• _Zadanie A_
Proszę wymienić wszystko, czego pełni mają być, według dostarczonego fragmentu, Bracia i Siostry przyodziani w Ruach ha Kodesz.
• _Zadanie B_
Proszę przytoczyć z rekordów wiersze od wiersza z „Survey the image” do wiersza z „road: (387, 69)”, zamieniając w nich „report” na „list” i nie zmieniając niczego poza tym.

Go back


Łukasz

Witajcie wszyscy Bracia i Siostry w Imieniu Jahuszua Mesjasza. Bądźcie Błogosławieni przez naszego Wspaniałego Ojca Jahweh i przyodziani w Ruach ha Kodesz pełni miłości, nadziei, wiary i Bożej Sprawiedliwości, którą Bóg wlał w nas przez swojego umiłowanego Syna abyśmy mogli żyć. Niech będzie Mu Chwała i Cześć na wieki wieków. Amen. Piszę do Was by dać wam moje świadectwo, które jest tak rozległe, że nie jestem w stanie go tu w pełni przedstawić. Ale przez Jahuszua Pana mego postaram się nie wydłużać. Zaczynałem studia, gdy zainteresował mnie sens życia, chciałem mieć jakiś dowód, cel coś, co dałoby mi odpowiedź na moje wszystkie pytania. Pytania odnośnie świata, władzy, Boga kwestii życia tu na ziemi, oraz po śmierci. Bardzo lubiłem historię i dlatego zgłębiam się w dzieje ludzkości.

Nie bez przypadku piszę to wam, gdyż właśnie z tych pobudek natrafiłem na te proroctwa. Zgłębiłem wiele religii, poglądów, ale wciąż nie miałem klamry spajającej te wszystkie myśli. Nie posiadałem wewnętrznego spokoju i zrozumienia, ale bardzo pragnąłem tego wszystkiego. Nagromadzona wiedza nie dawała mi radości, mimo iż miałem, jako taką wiedzę to brakowało mi szyfru, czegoś lub kogoś, kto by mi to wyjaśnił i poukładał. Pewnej nocy, zmartwiony modliłem się do Boga o zrozumienie i pokój w sercu. Po paru dniach przeszukiwania Internetu natrafiłem na jakże inną sprawę…… Tu się zaczyna właściwa opowieść. Natrafiłem na YouTube na jeden z filmów z proroctwami Amightywind. Obejrzałem go, potem przejrzałem stronę z proroctwami i wiele, wiele pojąłem.

• _Rekordy do wykorzystania_
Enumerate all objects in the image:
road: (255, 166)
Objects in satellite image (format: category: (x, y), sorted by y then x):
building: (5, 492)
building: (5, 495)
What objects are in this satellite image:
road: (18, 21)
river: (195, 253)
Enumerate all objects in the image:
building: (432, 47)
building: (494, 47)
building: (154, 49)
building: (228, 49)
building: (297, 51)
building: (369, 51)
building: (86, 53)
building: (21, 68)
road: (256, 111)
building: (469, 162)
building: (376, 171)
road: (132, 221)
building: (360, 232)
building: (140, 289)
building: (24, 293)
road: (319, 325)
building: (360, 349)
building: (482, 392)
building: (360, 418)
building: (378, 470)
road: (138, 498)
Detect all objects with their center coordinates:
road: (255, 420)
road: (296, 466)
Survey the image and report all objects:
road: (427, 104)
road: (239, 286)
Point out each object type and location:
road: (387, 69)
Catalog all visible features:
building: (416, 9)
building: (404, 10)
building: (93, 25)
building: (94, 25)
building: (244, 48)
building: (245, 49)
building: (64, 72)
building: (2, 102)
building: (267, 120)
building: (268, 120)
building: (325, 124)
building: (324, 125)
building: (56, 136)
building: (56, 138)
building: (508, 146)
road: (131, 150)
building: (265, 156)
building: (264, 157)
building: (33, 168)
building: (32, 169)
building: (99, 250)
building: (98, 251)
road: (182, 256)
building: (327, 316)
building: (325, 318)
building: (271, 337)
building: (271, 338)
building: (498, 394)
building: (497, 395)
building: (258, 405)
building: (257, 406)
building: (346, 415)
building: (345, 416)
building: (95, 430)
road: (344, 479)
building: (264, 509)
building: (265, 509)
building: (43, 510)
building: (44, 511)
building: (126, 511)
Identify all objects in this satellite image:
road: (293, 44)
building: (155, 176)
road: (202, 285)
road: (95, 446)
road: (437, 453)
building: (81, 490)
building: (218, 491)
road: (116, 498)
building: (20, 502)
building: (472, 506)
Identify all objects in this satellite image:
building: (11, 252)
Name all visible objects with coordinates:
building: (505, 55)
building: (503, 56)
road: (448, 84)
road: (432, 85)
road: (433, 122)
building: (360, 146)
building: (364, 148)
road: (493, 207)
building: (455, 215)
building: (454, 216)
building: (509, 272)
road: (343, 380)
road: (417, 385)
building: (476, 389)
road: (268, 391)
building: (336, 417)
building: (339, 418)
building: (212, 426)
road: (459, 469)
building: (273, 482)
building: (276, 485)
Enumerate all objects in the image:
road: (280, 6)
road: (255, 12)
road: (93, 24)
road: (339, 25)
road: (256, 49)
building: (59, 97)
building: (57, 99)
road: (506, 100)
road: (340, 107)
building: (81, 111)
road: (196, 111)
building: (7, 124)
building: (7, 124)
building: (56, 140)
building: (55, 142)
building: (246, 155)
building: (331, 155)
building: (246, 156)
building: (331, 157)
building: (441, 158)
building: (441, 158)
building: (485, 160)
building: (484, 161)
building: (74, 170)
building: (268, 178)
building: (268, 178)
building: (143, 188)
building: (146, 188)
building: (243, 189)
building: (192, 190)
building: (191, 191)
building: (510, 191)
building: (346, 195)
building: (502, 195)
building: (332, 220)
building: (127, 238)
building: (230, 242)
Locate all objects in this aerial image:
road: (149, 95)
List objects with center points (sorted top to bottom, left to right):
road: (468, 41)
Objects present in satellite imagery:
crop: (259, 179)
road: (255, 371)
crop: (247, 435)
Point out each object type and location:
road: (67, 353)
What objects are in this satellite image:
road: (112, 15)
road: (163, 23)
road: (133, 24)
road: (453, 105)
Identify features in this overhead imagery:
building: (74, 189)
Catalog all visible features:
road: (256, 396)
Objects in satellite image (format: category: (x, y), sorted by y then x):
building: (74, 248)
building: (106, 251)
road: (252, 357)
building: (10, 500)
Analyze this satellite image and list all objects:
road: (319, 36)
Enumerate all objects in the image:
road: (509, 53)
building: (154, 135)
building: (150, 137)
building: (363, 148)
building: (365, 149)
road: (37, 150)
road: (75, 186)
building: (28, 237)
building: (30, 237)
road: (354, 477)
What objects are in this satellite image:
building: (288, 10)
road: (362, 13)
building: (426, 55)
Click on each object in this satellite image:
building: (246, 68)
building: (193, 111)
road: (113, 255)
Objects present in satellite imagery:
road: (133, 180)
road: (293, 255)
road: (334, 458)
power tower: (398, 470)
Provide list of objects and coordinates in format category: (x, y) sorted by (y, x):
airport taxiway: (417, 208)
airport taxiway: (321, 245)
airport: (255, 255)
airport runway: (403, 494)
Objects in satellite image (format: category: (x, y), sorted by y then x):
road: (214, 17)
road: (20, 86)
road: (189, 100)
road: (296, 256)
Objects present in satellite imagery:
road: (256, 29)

• _Odpowiedź A_
miłości, nadziei, wiary, Bożej Sprawiedliwości

• _Odpowiedź B_
Survey the image and list all objects:
road: (427, 104)
road: (239, 286)
Point out each object type and location:
road: (387, 69)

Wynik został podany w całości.